Directive
Nothing but the pictures may be left out. Restate the rest of the entries word for word.

Given records
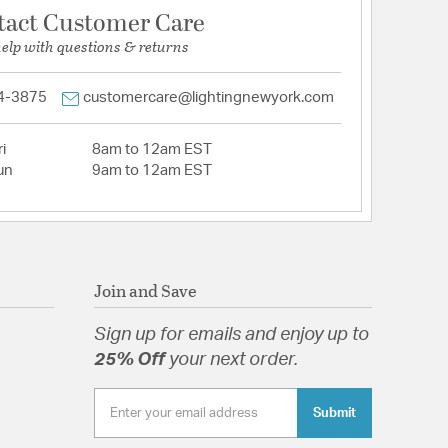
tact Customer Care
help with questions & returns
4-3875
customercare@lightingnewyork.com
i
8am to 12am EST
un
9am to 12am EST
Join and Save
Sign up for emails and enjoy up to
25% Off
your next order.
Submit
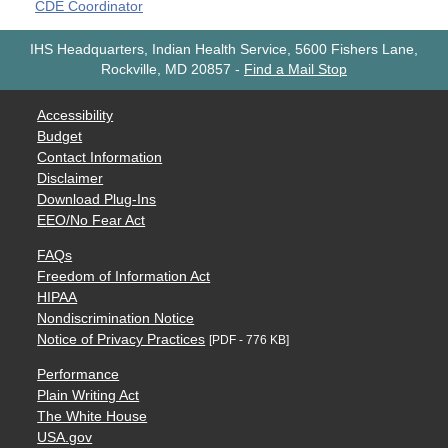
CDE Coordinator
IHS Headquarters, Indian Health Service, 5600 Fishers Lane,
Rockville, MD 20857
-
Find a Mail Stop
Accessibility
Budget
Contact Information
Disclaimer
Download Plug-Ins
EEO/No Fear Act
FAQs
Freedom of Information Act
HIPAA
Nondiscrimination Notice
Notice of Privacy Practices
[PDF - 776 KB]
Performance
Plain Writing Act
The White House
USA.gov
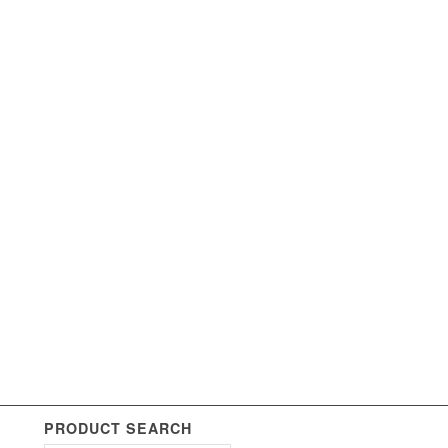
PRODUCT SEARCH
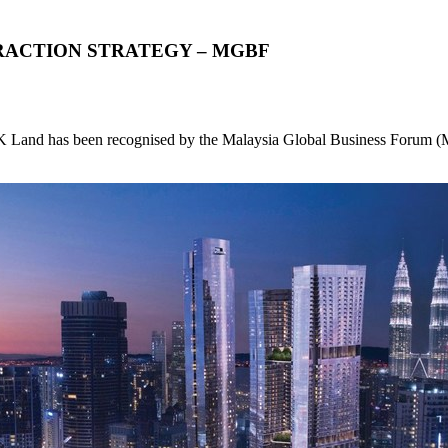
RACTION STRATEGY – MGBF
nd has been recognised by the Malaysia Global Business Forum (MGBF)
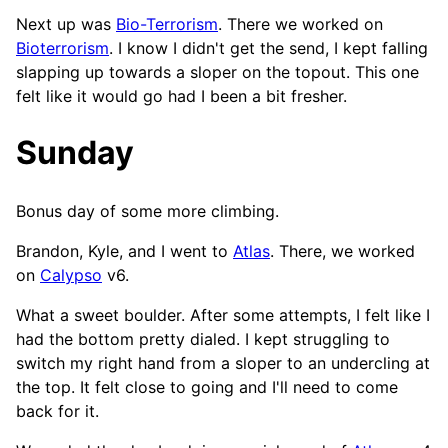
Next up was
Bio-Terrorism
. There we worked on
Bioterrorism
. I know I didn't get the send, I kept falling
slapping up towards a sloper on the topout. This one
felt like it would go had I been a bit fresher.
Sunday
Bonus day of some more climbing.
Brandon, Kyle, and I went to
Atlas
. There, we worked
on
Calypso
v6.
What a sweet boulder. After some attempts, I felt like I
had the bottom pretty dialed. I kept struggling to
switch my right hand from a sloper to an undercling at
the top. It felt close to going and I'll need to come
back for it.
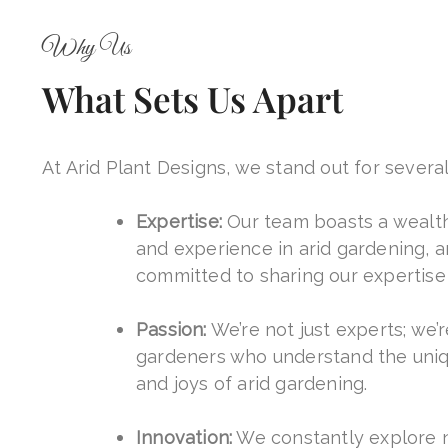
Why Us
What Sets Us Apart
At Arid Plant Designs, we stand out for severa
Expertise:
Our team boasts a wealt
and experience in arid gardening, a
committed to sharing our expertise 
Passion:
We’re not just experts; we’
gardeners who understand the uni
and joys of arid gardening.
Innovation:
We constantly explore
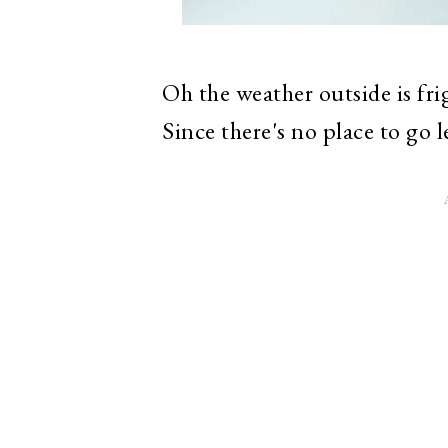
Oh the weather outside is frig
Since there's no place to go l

The completed task
tact Customer Care
help with questions & returns
4-3875
customercare@lightingnewyork.com
i
8am to 12am EST
un
9am to 12am EST
Join and Save
Sign up for emails and enjoy up to
25% Off
your next order.
Submit
CDE Coordinator
IHS Headquarters, Indian Health Service, 5600 Fishers Lane,
Rockville, MD 20857
-
Find a Mail Stop
Accessibility
Budget
Contact Information
Disclaimer
Download Plug-Ins
EEO/No Fear Act
FAQs
Freedom of Information Act
HIPAA
Nondiscrimination Notice
Notice of Privacy Practices
[PDF - 776 KB]
Performance
Plain Writing Act
The White House
USA.gov
PRODUCT SEARCH
RACTION STRATEGY – MGBF
nd has been recognised by the Malaysia Global Business Forum (MGBF)
Next up was
Bio-Terrorism
. There we worked on
Bioterrorism
. I know I didn't get the send, I kept falling
slapping up towards a sloper on the topout. This one
felt like it would go had I been a bit fresher.
Sunday
Bonus day of some more climbing.
Brandon, Kyle, and I went to
Atlas
. There, we worked
on
Calypso
v6.
What a sweet boulder. After some attempts, I felt like I
had the bottom pretty dialed. I kept struggling to
switch my right hand from a sloper to an undercling at
the top. It felt close to going and I'll need to come
back for it.
Why Us
What Sets Us Apart
At Arid Plant Designs, we stand out for severa
Expertise:
Our team boasts a wealt
and experience in arid gardening, a
committed to sharing our expertise 
Passion:
We’re not just experts; we’
gardeners who understand the uni
and joys of arid gardening.
Innovation:
We constantly explore
Oh the weather outside is frig
Since there's no place to go l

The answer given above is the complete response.